**Task to complete:** Pull out every row below that contains the word "smallest", matching its capitalization exactly.

[Items from a data source]

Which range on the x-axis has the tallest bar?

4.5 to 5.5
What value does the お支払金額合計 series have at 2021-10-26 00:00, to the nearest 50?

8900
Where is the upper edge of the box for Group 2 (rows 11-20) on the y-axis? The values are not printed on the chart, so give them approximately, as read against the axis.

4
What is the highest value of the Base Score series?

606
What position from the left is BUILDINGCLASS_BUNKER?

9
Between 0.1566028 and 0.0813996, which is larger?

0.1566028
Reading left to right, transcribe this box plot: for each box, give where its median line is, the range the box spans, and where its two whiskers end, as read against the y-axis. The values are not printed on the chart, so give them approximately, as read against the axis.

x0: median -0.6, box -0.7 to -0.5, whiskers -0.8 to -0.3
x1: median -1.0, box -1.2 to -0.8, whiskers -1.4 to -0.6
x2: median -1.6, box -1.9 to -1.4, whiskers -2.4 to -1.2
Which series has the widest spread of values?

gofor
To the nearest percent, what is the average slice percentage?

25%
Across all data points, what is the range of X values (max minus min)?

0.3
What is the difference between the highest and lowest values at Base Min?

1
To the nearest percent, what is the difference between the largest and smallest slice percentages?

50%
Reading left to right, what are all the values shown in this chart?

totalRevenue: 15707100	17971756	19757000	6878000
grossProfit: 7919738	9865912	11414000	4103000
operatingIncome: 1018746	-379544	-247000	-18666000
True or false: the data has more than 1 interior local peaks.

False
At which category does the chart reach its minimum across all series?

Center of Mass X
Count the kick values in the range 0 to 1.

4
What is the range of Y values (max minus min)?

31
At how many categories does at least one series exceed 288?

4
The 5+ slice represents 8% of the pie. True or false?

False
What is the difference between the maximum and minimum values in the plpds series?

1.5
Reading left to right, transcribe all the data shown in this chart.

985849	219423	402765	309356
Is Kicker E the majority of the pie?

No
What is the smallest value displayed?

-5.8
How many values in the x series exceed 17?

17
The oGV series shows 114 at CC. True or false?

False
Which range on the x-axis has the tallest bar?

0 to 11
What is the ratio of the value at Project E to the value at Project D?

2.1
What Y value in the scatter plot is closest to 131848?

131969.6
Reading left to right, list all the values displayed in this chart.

**Exercise answer:**
To the nearest percent, what is the difference between the largest and smallest slice percentages?
What is the smallest value displayed?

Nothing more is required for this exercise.